Robot satellite swarms increase communication possibilities

An experiment points to a future in which satellites are responsive, coordinated, and autonomous.
Written by Greg Nichols, Contributing Writer

A NASA mission now underway after a January launch will be an experiment to maximize the effectiveness of CubeSats by demonstrating how they might track and communicate with each other. This is a crucial step toward development of swarming satellites, which could number in the thousands and work cooperatively to aid in communications, imaging, and forecasting tasks.

"This mission is a precursor to more advanced swarming capabilities and autonomous formation flying," explains Zac Manchester, an assistant professor in Carnegie Mellon University's Robotics Institute and the mission's principal investigator.

For the past decade, interest in small satellites has led to a rethinking of how to apply satellite technology to a variety of challenges. The norm for many applications is no longer exquisitely expensive hardware but rather a new generation of tiny, relatively cheap satellites known as CubeSats.

Read more: SpaceX launches off more Starlink satellites as part of its first ride-sharing space service

But the way those small satellites function, while evolving, still bears much in common with traditional satellite technology: Most satellites now are individually controlled from the ground.
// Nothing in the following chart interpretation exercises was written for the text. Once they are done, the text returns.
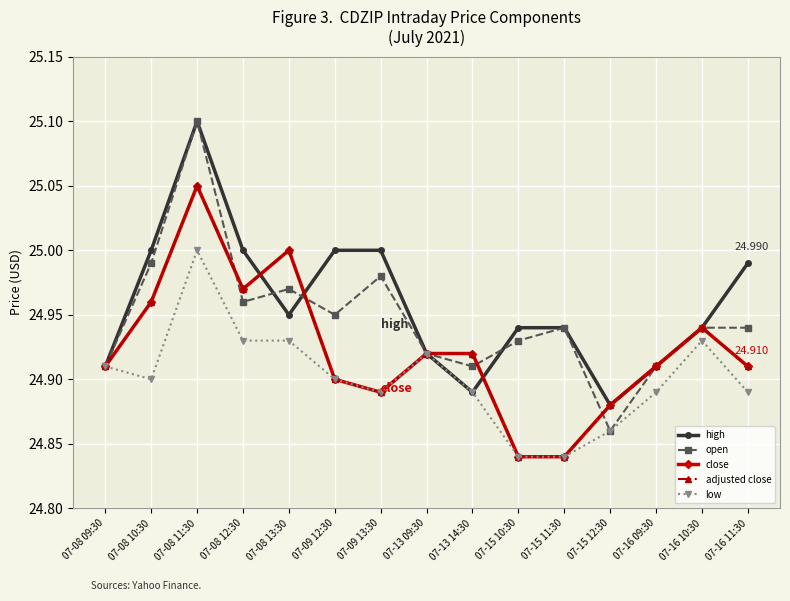

Rank the series at 07-09 12:30 from lowest to highest value.

close, adjusted close, low, open, high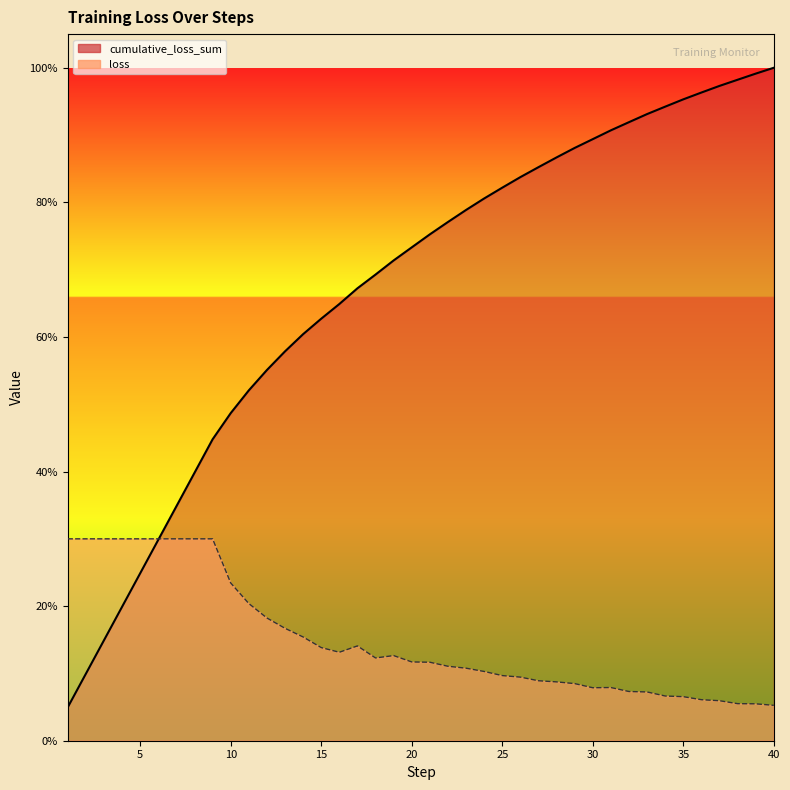

What is the difference between the maximum and minimum values in the loss series?

0.2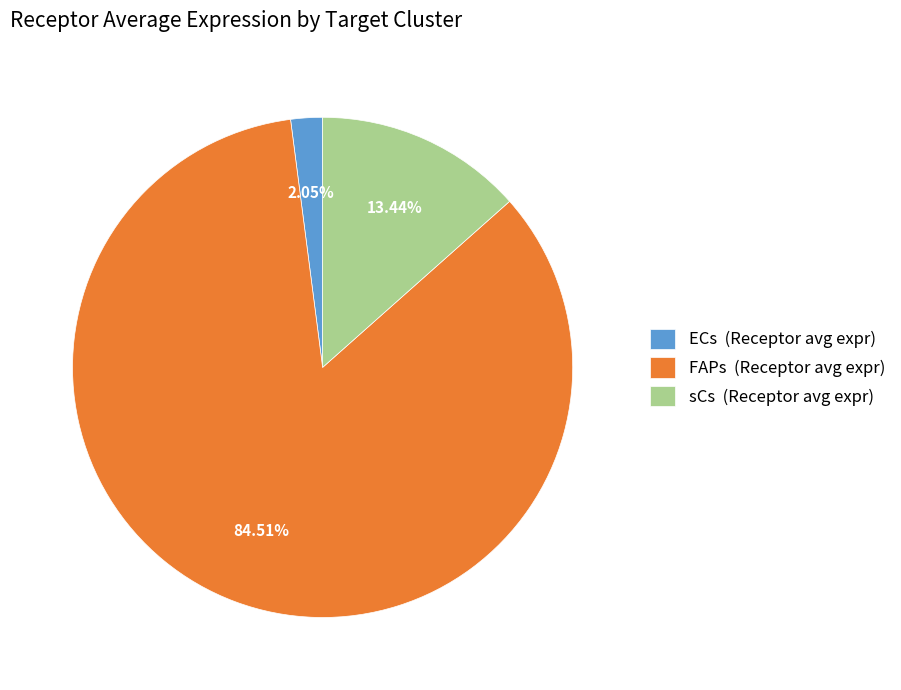

What is the total percentage of ECs and FAPs?

86.6%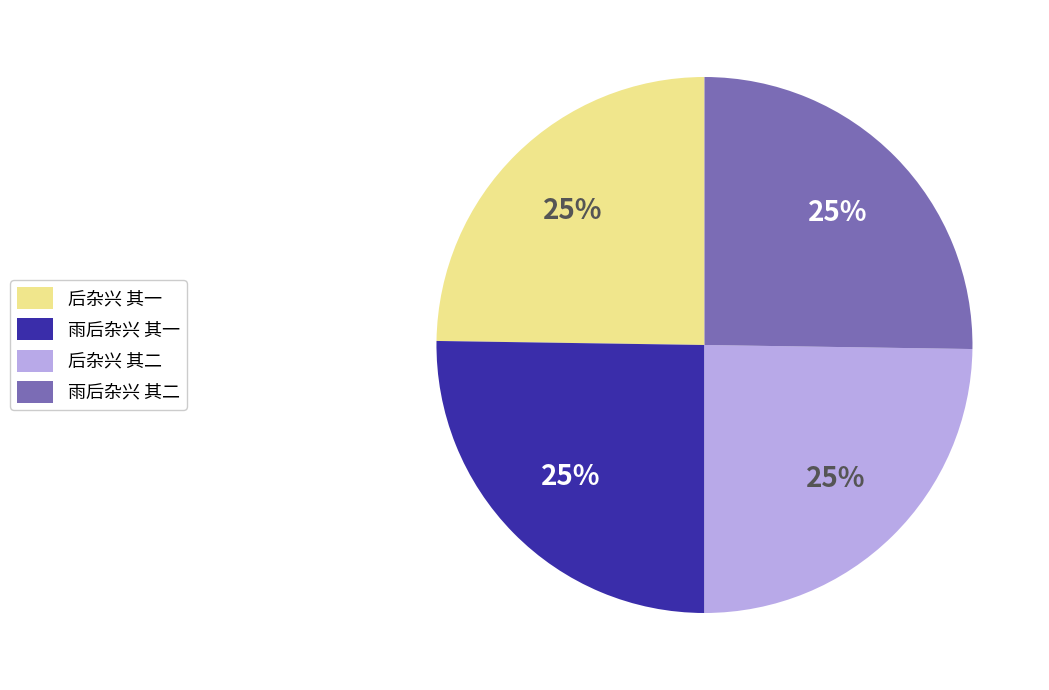

To the nearest percent, what portion does 雨后杂兴 其一 represent?

25%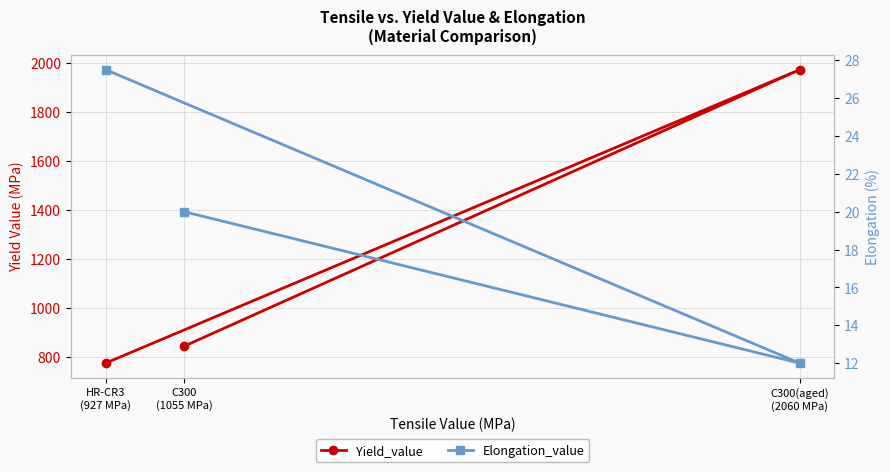

Between HR-CR3
(927 MPa) and C300
(1055 MPa), which is larger?

C300
(1055 MPa)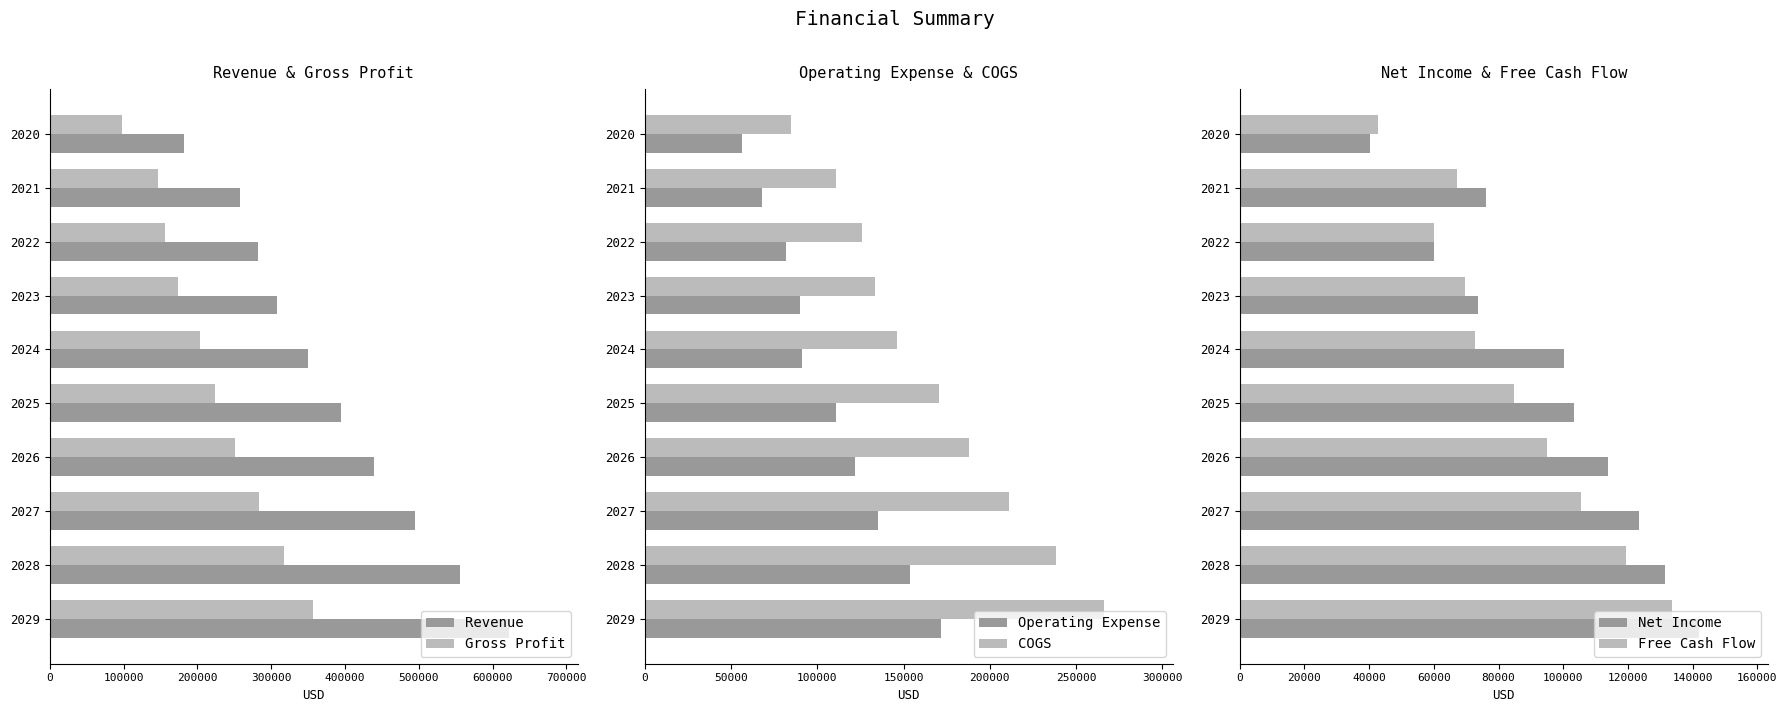

What is the difference between the second highest and minimum values in the Net Income series?

91276.0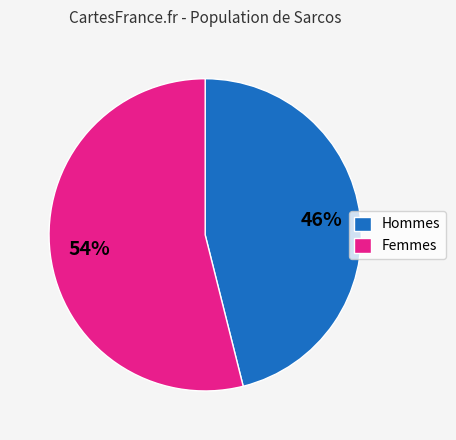

What percentage is the Hommes slice, to the nearest percent?

46%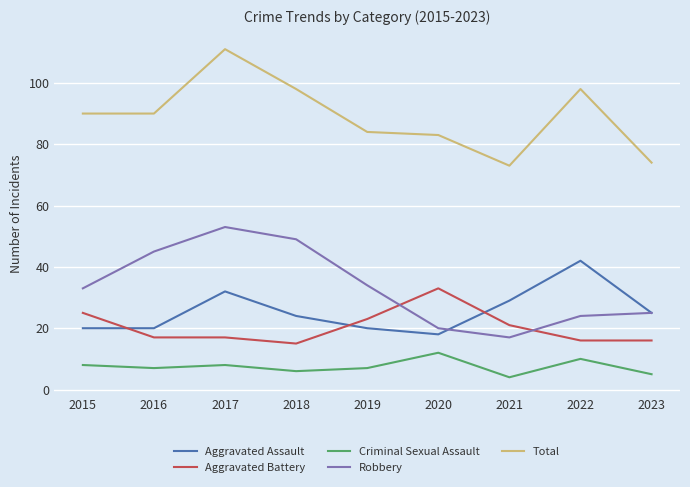

What is the lowest value of the Aggravated Battery series?

15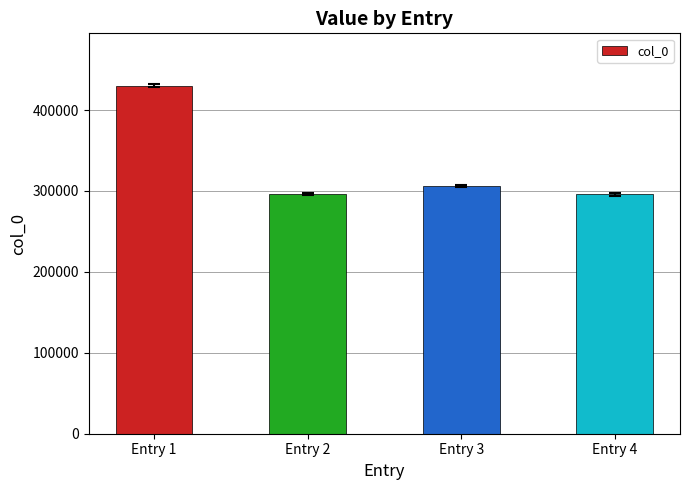

What is the difference between the second highest and second lowest values?

9923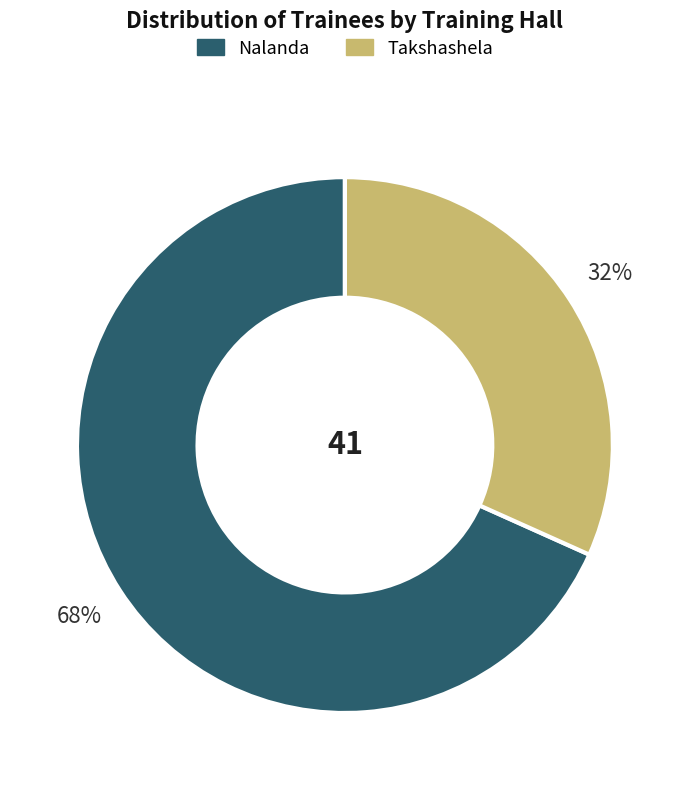

To the nearest percent, what is the combined percentage of Nalanda and Takshashela?

100%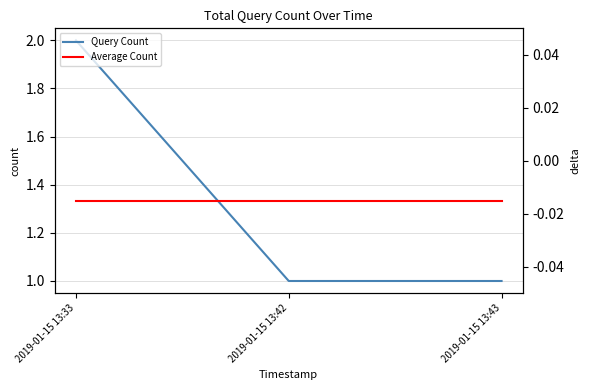

What are all the series names shown in the legend?

Query Count, Average Count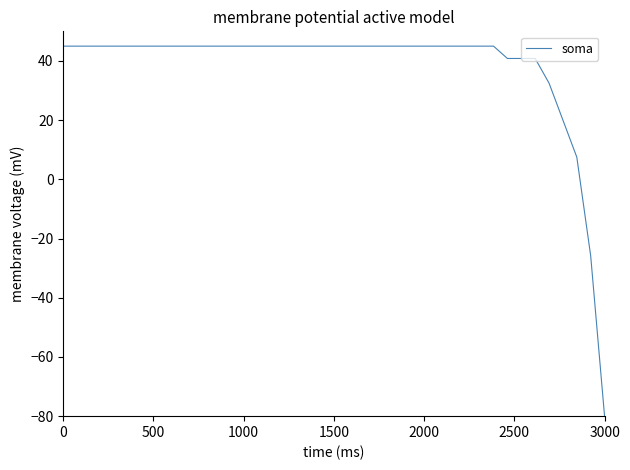

What is the greatest value displayed?

45.0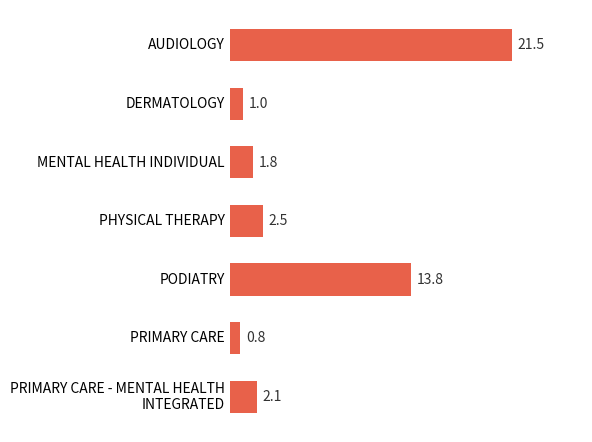

Which category has the lowest value across all series?

PRIMARY CARE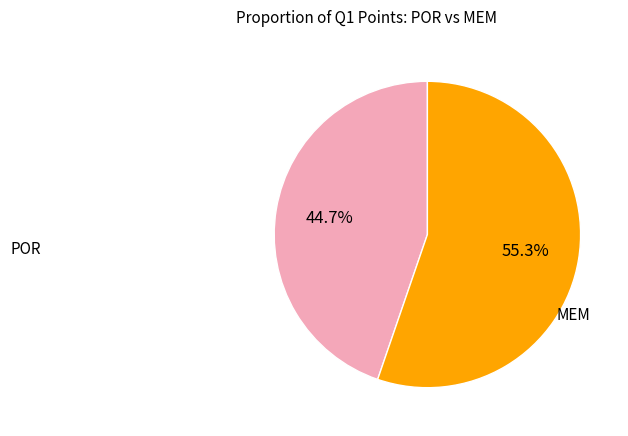

Does any single category account for the majority?

Yes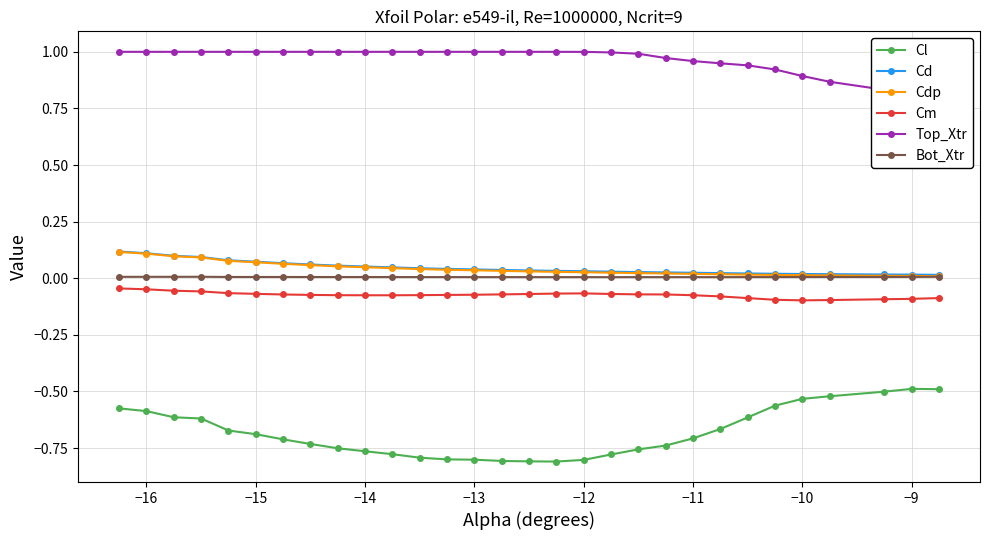

True or false: Cd and Cl intersect in this chart.

False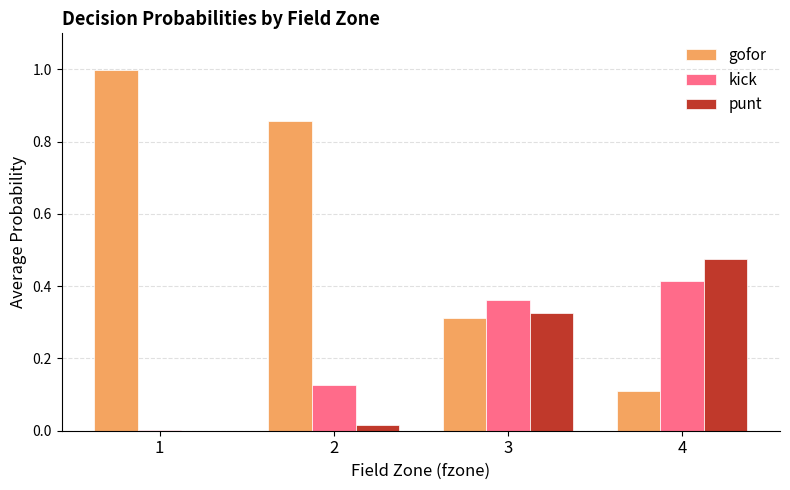

Which category has the highest value in the gofor series?

1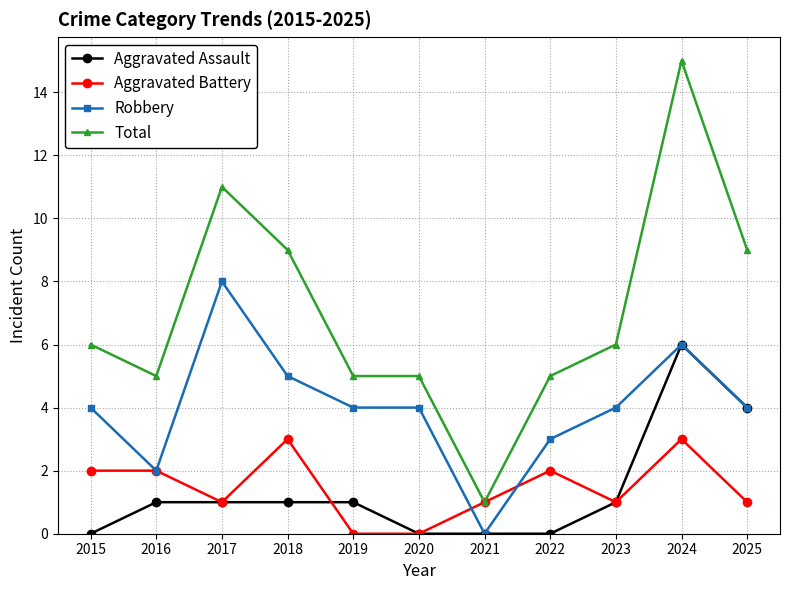

What is the maximum value for Aggravated Assault?

6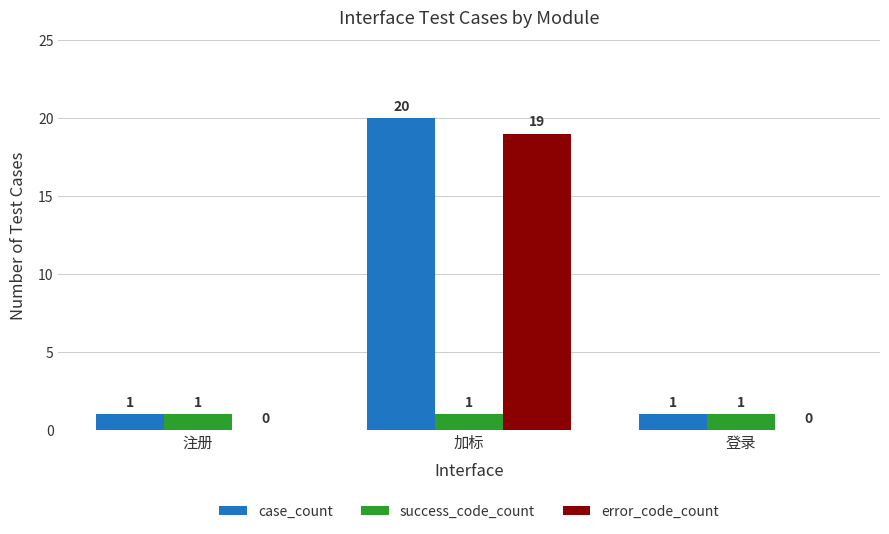

Reading left to right, extract all data points from this chart.

case_count: 注册=1	加标=20	登录=1
success_code_count: 注册=1	加标=1	登录=1
error_code_count: 注册=0	加标=19	登录=0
The vision for the future involves not only autonomy but also coordination. Massive satellite swarms that function as a single entity would be able to take on some intriguing tasks. Possibilities include swarms of satellites around the moon to provide communications and navigation aid for lunar exploration, a job well-suited to an autonomous swarm.

The new mission, dubbed V-R3x, will test three CubeSats, as well as underlying technologies that might make autonomous swarms possible.

It's notable that Manchester's home base is the CMU Robotics Institute, a prestigious incubator of cutting edge robotics technology. As aspirations for space exploration, utilization, and colonization expand, the necessity for autonomous technologies, including robots, to help humans get a toe hold outside our home planet has become evident.

"Spacecraft are robots, too," says Manchester. "The satellites will wake up and do their thing autonomously," he explained. "We mainly need to make sure that we get their data downloaded."